Папа отхлебнул кофе и снова уткнулся в газету. Это было субботнее утро, но он был одет, как будто собирался в суд, седеющие волосы зализаны назад, усы аккуратно причесаны. На нем были белая рубашка и галстук – просто на случай, если придется куда-то выйти. Летом он снимал галстук, только когда косил траву на газоне, а зимой – когда расчищал снег на дорожке. Мать говорила, что люди доверяют судьям выносить решения, только если они одеты чисто и аккуратно. На большинство проблем у матери был один ответ: чистота.
– Это не просто сон. И ты сам прекрасно понимаешь, о чем я. Не делай вид, будто не понимаешь.
Папа взглянул на меня сквозь дверной проем между гостиной и кухней, и я быстро отвернулась, делая вид, что не смотрю на них. Он снова уткнулся в газету, а мать выбежала из кухни, насколько это было возможно в туфлях на толстых каблуках, которые носила даже дома, скрылась в другой комнате и занялась каким-то ненужным делом.
Уже гораздо позже, когда я выросла, а от снов остались лишь смутные воспоминания, мать придумала новую теорию и настаивала на ней до тех пор, пока болезнь не начала пожирать ее мозг. Она стала утверждать, что причина снов в том, что я ела слишком много сахара на ночь. Что было довольно странно, поскольку у нас дома сахар жестко контролировался из опасений за мои зубы. Я лишь отвечала ей косым взглядом, как раньше папа, а она отворачивалась и принималась разворачивать и сворачивать кухонные полотенца или досыпать соль в и без того полную солонку. В конце концов я перестала говорить о снах. Я больше не могла. Сны не прекратились, просто я перестала о них говорить, во всяком случае с матерью.
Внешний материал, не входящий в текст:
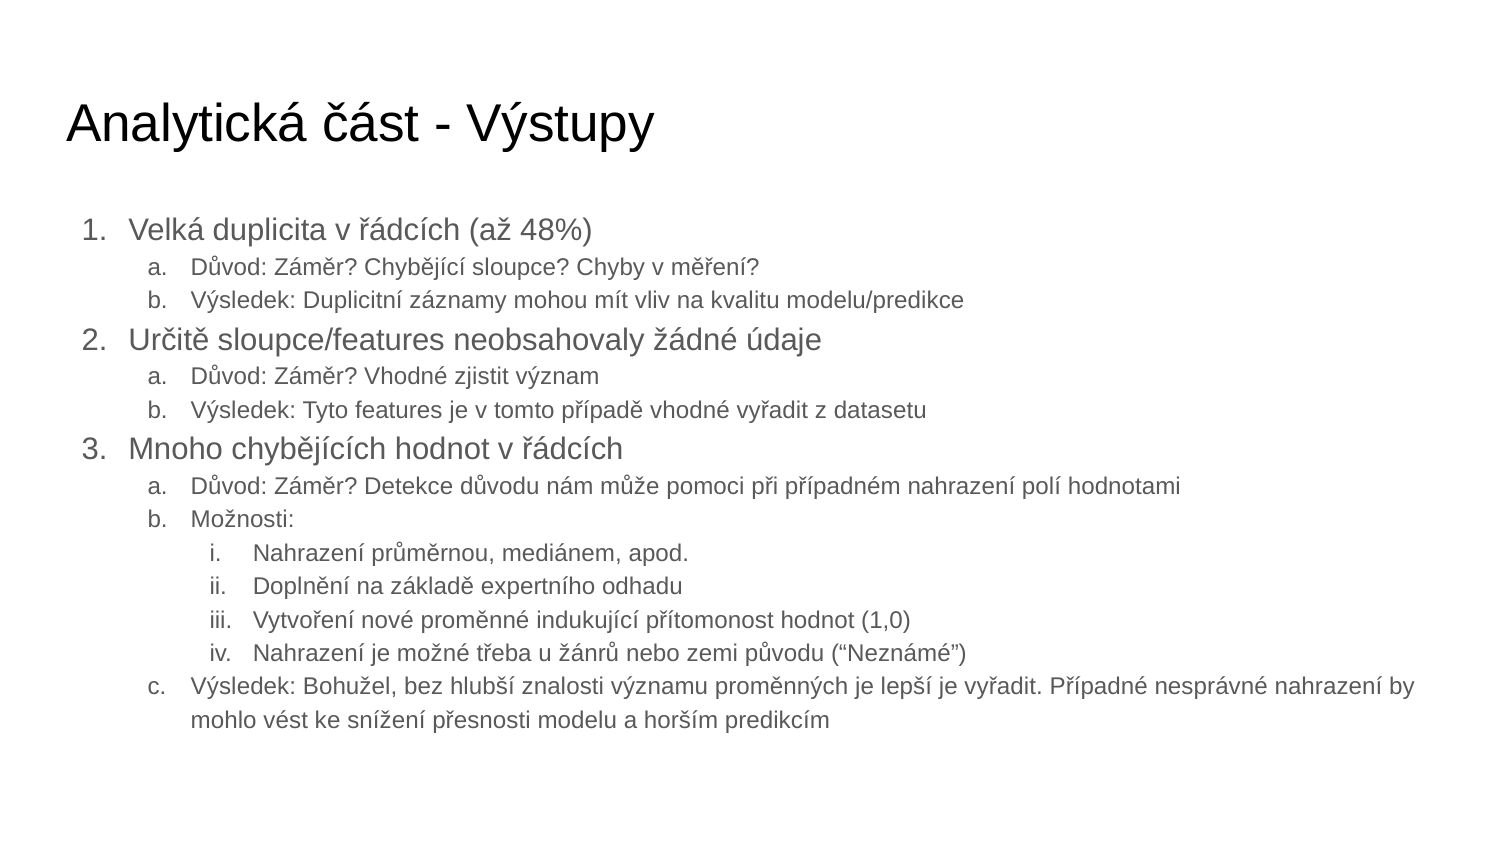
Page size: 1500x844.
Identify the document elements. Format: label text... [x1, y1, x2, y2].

title Analytická část - Výstupy [51, 72, 1449, 167]
list Velká duplicita v řádcích (až 48%) Důvod: Záměr? Chybějící sloupce? Chyby v měření? Výsledek: Duplicitní záznamy mohou mít vliv na kvalitu modelu/predikce Určitě sloupce/features neobsahovaly žádné údaje Důvod: Záměr? Vhodné zjistit význam Výsledek: Tyto features je v tomto případě vhodné vyřadit z datasetu Mnoho chybějících hodnot v řádcích Důvod: Záměr? Detekce důvodu nám může pomoci při případném nahrazení polí hodnotami Možnosti: Nahrazení průměrnou, mediánem, apod. Doplnění na základě expertního odhadu Vytvoření nové proměnné indukující přítomonost hodnot (1,0) Nahrazení je možné třeba u žánrů nebo zemi původu (“Neznámé”) Výsledek: Bohužel, bez hlubší znalosti významu proměnných je lepší je vyřadit. Případné nesprávné nahrazení by mohlo vést ke snížení přesnosti modelu a horším predikcím [51, 189, 1449, 750]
Последний раз, когда я заговорила о машине и своей маме во сне, она разбила стакан из толстого стекла, так сильно стукнув им по стойке, что тот раскололся на три части и разрезал ей ладонь в мягком месте под большим пальцем. Пять швов. Тот раз стал последним. Я чувствовала груз вины, лежащий у меня на плечах, и каждый раз, когда это чувство начинало угасать, она улавливала это и выставляла вперед ладонь, показывая шрам.